Part VIII: The Checkpoint — Recognizing Cognitive Limits
The chunk concludes with a remarkable meta-cognitive moment. After the ARC cache tests passed, the user sent what appears to be an empty message (index 1716). The assistant's response was not to continue implementing — it was to create a meticulously structured, 1,200-word "Detailed Prompt for Continuing Session" that inventories every file created, every test passed, every design decision made, and every next step required [42].
This response reveals sophisticated self-awareness. The assistant recognized that the conversation had accumulated hundreds of messages and was approaching the limits of its context window. Rather than continuing to build new components that might become disconnected from earlier decisions, it paused to externalize its state into a portable document — a survival strategy for maintaining coherence across the fragility of conversational context [42].

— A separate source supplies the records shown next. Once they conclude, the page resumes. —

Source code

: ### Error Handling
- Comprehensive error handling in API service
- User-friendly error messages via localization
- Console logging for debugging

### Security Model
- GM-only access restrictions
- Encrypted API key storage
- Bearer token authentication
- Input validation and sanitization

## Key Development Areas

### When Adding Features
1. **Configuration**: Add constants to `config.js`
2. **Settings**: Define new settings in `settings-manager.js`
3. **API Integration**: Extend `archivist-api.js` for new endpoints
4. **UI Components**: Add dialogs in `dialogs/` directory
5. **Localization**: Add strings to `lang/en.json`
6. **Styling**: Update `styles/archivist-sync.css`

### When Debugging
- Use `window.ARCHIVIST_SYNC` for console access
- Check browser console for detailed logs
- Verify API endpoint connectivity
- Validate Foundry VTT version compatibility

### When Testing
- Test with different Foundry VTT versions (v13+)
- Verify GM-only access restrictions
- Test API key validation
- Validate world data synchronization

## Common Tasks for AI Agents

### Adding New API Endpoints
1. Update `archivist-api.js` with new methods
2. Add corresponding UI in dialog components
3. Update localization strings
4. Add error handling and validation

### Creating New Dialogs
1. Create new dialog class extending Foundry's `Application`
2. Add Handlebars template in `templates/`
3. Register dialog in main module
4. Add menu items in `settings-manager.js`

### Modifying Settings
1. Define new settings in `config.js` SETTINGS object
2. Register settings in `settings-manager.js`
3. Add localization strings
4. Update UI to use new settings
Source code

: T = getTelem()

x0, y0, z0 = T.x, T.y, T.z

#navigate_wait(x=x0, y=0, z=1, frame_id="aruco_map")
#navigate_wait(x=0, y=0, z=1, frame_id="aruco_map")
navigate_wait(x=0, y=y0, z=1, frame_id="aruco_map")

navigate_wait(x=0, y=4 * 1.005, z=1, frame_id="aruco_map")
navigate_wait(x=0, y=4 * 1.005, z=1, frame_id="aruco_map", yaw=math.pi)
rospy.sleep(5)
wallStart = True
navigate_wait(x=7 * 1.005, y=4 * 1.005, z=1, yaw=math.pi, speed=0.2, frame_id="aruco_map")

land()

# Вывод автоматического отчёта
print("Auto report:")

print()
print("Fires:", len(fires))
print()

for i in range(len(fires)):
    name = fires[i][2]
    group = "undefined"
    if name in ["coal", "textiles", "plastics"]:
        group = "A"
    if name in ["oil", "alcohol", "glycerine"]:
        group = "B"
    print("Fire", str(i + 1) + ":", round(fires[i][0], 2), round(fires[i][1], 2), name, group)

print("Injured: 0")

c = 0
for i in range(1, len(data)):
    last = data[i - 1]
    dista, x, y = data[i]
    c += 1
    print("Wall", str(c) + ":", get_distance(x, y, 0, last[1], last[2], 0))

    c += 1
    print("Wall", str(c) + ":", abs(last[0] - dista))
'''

The checkpoint document includes a project overview, a detailed inventory of accomplishments organized by milestone, a file tree of all new and modified files, a prioritized task list for remaining work, a reminder of key design decisions (self-hosted LLM, passive GC, configurable S3 backup), shell commands for resuming work, and important contextual notes (breaking changes are allowed, algorithms must be O(n), GC is passive only). This is not written for a human reader — it is written for the model itself, to reconstruct its mental state after a context reset [42].
Conclusion: The Architecture of a Transition
This chunk of the coding session tells a story that is larger than any single feature or bug fix. It is a story about how disciplined engineering teams navigate the gap between foundation and feature, between execution and exploration, between planning and implementation. The arc is clear: validate the deployment infrastructure, pivot to research, synthesize findings into a coherent plan, make critical design decisions, execute incrementally with testing at every step, and recognize when cognitive limits require a checkpoint.
The patterns visible in this chunk are transferable to any complex software project. The "read before write" discipline ensures new code follows established conventions. The incremental testing mandate catches errors when they are cheapest to fix. The structured decision-making process — ask targeted questions, capture answers precisely, translate into configuration — prevents ambiguity from propagating into implementation. And the meta-cognitive checkpointing — recognizing when context is fragile and externalizing state — is a survival strategy for any long-running development effort.
The Filecoin Gateway project, at the end of this chunk, has a validated deployment pipeline, a comprehensive execution plan, four new metrics files, a distributed tracing system, an ARC cache with passing tests, and a checkpoint document that can survive a session reset. The foundation is laid. The next phase — L2 SSD cache, access tracking, prefetching, garbage collection, deal extension, repair — awaits. But the patterns established in this chunk will carry the work forward: research before implementation, testing before integration, and checkpointing before context loss.